In other words, farmers must buy hybrid seeds every year. And they’re more expensive than open-pollinated varieties.
“Like any company that’s out to make money, if they can make hybrids, they can get a better price for them,” Auten says.
Some seed companies are going a step further by developing genetically engineered vegetables, such as sugar beets resistant to Monsanto’s pesticide Roundup — a controversial variety that has northwest chard and table beet growers worried about contamination of their crops.
Because of the seed industry’s shift toward hybrids and research in genetically modified seeds, more farmers are becoming stewards of open-pollinated varieties.
The Organic Seed Alliance, a nonprofit based in Port Townsend, Wash., helps farmers reach this goal with a project called Heirlooms of Tomorrow. “We want farmers to have seed sovereignty over their varietals and their markets,” says Matthew Dillon, the alliance’s director of advocacy. “We provide farmers with the plant-breeding skills.”
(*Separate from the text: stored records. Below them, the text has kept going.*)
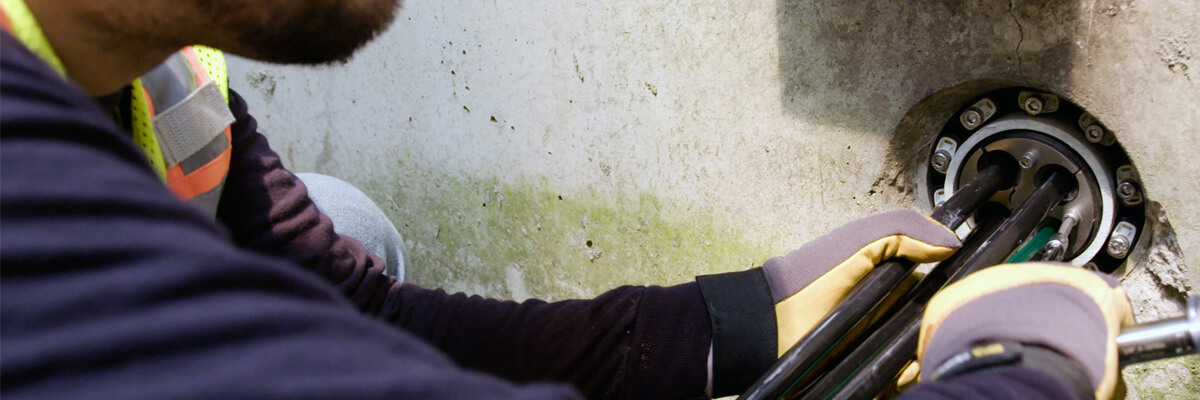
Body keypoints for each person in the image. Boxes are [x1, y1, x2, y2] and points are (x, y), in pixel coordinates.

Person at [0, 0, 1134, 399]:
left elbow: (354, 311)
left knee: (350, 224)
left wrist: (731, 319)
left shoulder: (153, 72)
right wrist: (1019, 378)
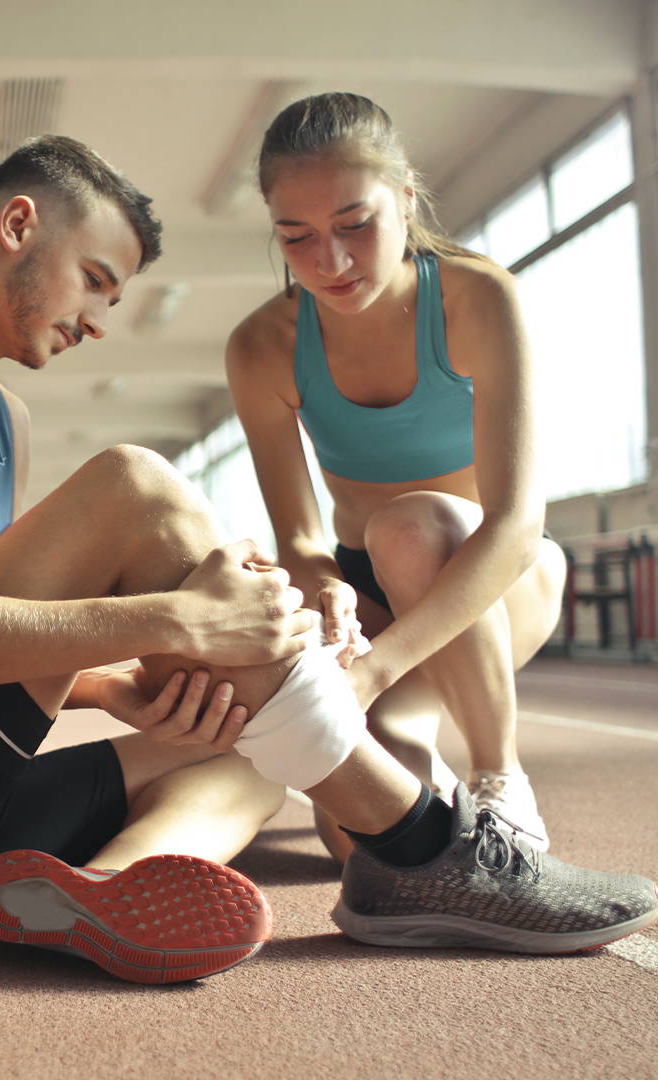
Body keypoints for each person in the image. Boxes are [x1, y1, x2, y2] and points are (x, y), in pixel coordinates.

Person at [0, 135, 656, 986]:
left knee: (250, 742)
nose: (100, 321)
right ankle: (421, 844)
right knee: (133, 485)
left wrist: (116, 687)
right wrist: (173, 623)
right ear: (19, 226)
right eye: (96, 281)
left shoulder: (7, 423)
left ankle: (98, 892)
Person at [226, 92, 568, 860]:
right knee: (361, 841)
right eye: (296, 236)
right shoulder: (262, 346)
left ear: (406, 199)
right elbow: (303, 535)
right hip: (371, 593)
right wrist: (327, 589)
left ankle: (498, 776)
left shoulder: (479, 298)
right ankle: (422, 761)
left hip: (496, 576)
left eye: (355, 225)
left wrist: (376, 670)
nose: (330, 261)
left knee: (412, 526)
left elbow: (515, 526)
Plant breeders associated with the alliance conduct field visits, workshops and other training to help farmers improve open-pollinated varieties that suit local climate and market needs. It’s an effort to reclaim the skills that farmers had before agriculture became industrialized.
“Farmers used to have that sense,” Willey says. “They used to pick all their corn by hand. They were looking at every ear of corn and were setting aside the exceptional ones for their seed.
“… Because everything was done by hand, they could visually inspect everything,” Willey adds. “They could inspect the best stuff and maintain and improve their own varieties.”
The Heirlooms of Tomorrow project has already helped restore rhubarb supreme red chard, an old variety that was “losing its vibrant color, increasing in its disease susceptibility, and being more and more prone to bolting,” states the Organic Seed Alliance’s Web site. It also has helped develop hyper red rumple waved lettuce, a new variety with purple-red, crinkly leaves.
And the alliance is helping farmers develop an improved variety of winter bloomsdale spinach.
Helping farmers restore or develop varieties isn’t just a matter of creating interesting things to eat. Farmers increasingly play a role in maintaining our genetic diversity.
“We have to restore these seed skills because that’s the real safety net,” Dillon says. “We call it going beyond conservation.”